It is a long-standing piece of advice on this blog to never listen to journalists talking about a legal issue, because they will butcher it. Badly. I would like to be able to say that this is contradistinction to listening to someone who (a) is a member of Congress and (b) has written the legal provision in question. Alas, that isn't always the case either, as the latest fiasco surrounding Sen. Tom Cotton (R-AR) demonstrates.
For those of you who missed out on the latest, there is a media narrative that Senator Cotton (while a House member) introduced langauge that "would 'automatically' punish family members of people who violate U.S. sanctions against Iran, levying sentences of up to 20 years in prison." In other words, the claim is that if I violated Iranian sanctions policy, Cotton's amendment would allow for my mom to be tossed in jail for 20 years ("automatically").
The Popehat link above pretty conclusively demonstrates that this is untrue: the law prohibits trade with certain high-ranking Iranian officials; Cotton's amendment would have similarly prohibited trade with close relatives of these officials (so, for example, one could not evade the sanctions by giving a fat contract to the prohibited-person's wife).

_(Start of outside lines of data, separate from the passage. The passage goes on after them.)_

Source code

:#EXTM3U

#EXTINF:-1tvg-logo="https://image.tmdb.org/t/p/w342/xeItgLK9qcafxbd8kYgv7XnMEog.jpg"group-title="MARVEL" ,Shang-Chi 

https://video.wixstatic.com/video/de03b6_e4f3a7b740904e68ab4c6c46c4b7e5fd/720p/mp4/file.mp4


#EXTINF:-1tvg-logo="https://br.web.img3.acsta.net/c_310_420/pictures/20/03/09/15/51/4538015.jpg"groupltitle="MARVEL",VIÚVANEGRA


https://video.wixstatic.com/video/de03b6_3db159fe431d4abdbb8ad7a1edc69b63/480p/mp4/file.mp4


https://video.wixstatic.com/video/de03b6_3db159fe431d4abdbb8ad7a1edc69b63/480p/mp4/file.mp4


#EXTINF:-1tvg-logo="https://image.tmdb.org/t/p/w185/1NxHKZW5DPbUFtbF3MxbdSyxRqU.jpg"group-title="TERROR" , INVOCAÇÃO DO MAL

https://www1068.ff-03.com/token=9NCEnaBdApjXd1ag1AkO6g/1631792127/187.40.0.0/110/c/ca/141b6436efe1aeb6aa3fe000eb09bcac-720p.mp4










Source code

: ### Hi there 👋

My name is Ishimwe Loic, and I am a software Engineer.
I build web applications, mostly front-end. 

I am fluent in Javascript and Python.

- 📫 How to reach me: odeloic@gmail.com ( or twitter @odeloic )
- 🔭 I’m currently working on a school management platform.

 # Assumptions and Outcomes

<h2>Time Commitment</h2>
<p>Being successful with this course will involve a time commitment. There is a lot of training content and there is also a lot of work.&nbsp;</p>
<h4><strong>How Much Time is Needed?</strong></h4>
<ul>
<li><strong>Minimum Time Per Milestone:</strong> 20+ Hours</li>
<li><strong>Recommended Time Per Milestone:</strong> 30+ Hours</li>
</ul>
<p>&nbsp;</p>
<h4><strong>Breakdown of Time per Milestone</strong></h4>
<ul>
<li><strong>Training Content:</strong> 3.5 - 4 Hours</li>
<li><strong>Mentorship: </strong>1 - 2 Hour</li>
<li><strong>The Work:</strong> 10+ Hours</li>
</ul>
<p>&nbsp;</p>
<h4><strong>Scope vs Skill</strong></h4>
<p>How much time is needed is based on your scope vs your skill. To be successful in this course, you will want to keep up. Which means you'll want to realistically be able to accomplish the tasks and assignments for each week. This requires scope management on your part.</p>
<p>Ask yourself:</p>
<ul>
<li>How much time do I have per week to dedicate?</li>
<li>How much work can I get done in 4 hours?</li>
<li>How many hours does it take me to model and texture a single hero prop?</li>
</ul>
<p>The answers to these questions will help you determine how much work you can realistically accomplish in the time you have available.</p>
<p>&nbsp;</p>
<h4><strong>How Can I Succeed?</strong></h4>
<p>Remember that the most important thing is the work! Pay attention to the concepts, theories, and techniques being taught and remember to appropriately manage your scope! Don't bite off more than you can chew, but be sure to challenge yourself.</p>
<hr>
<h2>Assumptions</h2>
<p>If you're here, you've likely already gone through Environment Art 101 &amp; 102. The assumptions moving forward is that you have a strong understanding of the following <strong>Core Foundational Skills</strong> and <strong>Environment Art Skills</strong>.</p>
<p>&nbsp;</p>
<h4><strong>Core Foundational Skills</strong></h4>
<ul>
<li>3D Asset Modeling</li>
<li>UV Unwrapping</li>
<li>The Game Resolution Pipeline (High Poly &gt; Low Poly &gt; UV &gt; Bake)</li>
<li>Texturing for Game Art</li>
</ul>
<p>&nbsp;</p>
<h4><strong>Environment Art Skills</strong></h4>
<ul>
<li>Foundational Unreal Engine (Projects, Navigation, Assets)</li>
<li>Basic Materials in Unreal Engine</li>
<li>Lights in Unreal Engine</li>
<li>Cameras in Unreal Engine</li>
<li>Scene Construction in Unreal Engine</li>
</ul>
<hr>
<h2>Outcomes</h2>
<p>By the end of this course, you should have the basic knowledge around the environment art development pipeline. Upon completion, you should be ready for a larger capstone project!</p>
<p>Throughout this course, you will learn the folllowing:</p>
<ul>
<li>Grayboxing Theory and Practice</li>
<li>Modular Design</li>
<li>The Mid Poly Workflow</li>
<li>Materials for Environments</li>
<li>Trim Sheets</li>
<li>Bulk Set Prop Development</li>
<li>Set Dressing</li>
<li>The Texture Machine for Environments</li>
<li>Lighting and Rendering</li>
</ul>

This is a policy that can be supported or opposed on the merits (it does close a loophole for getting around the sanctions program, but it also arguably punishes innocent people if the bad guy's grandson has no real connection to the human rights violations). But no matter what you think of it, it is not (and is a far cry from) what is described in the preceding paragraph -- jail terms for family members of those who violate the sanctions law.

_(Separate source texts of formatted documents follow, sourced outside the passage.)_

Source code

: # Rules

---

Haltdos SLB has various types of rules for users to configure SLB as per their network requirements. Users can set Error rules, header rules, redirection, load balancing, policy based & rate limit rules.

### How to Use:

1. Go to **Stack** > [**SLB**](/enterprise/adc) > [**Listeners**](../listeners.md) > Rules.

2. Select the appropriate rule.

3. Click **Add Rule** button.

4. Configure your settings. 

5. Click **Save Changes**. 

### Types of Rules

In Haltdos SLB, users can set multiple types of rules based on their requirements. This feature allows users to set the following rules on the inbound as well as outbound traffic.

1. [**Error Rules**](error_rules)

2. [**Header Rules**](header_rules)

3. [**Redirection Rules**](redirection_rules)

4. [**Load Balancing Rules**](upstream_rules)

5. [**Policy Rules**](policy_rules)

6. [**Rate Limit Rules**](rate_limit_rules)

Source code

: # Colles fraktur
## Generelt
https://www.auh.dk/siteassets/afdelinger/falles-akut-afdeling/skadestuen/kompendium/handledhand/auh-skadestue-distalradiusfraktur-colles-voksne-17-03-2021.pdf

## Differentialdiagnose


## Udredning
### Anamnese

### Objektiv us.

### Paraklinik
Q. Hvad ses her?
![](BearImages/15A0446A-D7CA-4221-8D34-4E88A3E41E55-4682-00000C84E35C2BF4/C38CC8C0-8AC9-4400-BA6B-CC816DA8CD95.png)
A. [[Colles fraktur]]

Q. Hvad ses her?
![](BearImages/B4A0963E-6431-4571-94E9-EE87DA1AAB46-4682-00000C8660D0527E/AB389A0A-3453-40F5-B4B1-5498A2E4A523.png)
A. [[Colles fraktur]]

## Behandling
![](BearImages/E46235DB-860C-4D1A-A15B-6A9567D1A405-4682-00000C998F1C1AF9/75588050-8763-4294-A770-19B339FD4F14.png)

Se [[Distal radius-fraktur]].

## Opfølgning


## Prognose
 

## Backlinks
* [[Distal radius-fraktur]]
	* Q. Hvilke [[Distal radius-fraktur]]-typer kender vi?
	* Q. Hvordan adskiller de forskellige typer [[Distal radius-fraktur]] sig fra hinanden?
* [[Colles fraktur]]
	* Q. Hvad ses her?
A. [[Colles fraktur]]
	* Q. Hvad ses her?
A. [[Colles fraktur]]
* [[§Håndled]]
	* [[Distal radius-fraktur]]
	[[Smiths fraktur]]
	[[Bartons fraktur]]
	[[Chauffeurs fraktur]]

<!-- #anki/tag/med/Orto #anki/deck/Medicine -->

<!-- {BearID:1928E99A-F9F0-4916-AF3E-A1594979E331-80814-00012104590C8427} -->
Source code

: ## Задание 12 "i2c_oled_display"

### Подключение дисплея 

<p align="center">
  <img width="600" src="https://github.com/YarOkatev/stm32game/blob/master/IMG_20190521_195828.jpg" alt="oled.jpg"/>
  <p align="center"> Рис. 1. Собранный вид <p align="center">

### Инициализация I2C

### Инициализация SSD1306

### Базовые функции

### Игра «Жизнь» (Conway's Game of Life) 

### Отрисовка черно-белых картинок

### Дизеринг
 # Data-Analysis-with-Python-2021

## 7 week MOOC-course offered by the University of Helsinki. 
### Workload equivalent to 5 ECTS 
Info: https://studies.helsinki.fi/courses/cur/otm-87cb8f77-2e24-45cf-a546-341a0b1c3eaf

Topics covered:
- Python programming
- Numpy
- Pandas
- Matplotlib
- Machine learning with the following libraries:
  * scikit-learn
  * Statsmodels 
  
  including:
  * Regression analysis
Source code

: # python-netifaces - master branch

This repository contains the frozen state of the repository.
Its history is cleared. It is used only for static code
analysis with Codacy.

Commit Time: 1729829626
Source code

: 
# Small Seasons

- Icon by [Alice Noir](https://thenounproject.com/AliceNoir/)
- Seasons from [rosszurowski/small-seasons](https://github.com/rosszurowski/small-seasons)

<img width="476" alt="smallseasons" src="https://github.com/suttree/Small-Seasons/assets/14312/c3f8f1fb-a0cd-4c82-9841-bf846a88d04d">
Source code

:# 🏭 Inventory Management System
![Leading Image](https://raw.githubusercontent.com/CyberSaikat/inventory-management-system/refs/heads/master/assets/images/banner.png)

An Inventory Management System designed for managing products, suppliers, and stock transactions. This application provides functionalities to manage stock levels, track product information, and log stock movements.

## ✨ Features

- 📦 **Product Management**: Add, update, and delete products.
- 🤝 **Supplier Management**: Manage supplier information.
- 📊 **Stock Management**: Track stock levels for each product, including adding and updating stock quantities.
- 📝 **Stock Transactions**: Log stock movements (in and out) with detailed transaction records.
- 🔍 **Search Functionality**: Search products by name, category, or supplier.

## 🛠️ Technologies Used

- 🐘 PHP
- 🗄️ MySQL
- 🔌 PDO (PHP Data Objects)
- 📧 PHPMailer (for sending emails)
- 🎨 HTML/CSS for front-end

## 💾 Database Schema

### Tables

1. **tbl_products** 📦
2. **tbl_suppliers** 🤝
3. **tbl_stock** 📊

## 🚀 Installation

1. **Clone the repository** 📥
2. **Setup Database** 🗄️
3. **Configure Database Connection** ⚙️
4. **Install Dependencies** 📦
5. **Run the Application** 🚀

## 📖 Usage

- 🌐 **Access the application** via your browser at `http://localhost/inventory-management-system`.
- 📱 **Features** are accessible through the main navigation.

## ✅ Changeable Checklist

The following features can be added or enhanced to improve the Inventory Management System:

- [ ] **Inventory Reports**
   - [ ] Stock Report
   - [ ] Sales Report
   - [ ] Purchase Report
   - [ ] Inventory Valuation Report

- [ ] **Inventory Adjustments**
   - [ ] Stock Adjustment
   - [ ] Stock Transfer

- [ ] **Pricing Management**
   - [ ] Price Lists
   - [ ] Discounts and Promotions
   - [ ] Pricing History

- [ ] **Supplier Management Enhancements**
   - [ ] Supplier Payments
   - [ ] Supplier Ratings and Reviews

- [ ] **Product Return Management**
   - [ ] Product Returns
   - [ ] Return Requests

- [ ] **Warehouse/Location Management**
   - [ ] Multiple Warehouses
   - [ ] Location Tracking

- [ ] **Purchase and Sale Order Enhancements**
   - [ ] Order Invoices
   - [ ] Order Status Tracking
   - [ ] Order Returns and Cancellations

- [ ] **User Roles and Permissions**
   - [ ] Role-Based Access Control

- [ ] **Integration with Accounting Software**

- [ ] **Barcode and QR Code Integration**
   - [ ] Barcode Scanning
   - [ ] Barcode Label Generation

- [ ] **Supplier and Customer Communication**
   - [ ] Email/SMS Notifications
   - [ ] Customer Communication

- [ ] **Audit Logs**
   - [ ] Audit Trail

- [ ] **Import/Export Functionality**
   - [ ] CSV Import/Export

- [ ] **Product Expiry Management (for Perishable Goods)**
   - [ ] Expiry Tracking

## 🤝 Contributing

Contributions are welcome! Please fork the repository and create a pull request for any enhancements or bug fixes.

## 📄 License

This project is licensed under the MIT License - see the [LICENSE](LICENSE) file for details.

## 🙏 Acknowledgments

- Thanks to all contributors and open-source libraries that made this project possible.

The problem is that Cotton, Harvard J.D. '02, doesn't seem to know what his own law would do. In a colloquy with then-Rep. Alan Grayson (D-FL) (Harvard J.D., '83 -- Harvard Law really is coming out poorly here), it is evident that neither one understands how this law interacts with a mens rea requirement. Honestly, Grayson seems more confused here than Cotton does -- but since it's Cotton's language, it would be nice if had cleared things up rather than engaging in irrelevant blather about the constitutional rights of Iranian citizens. Instead we got much confusion in Congress, which, naturally, the media made far worse by conflating who can and can't be traded with with who will be punished.
In conclusion, never trust anyone about anything, because everyone is a moron.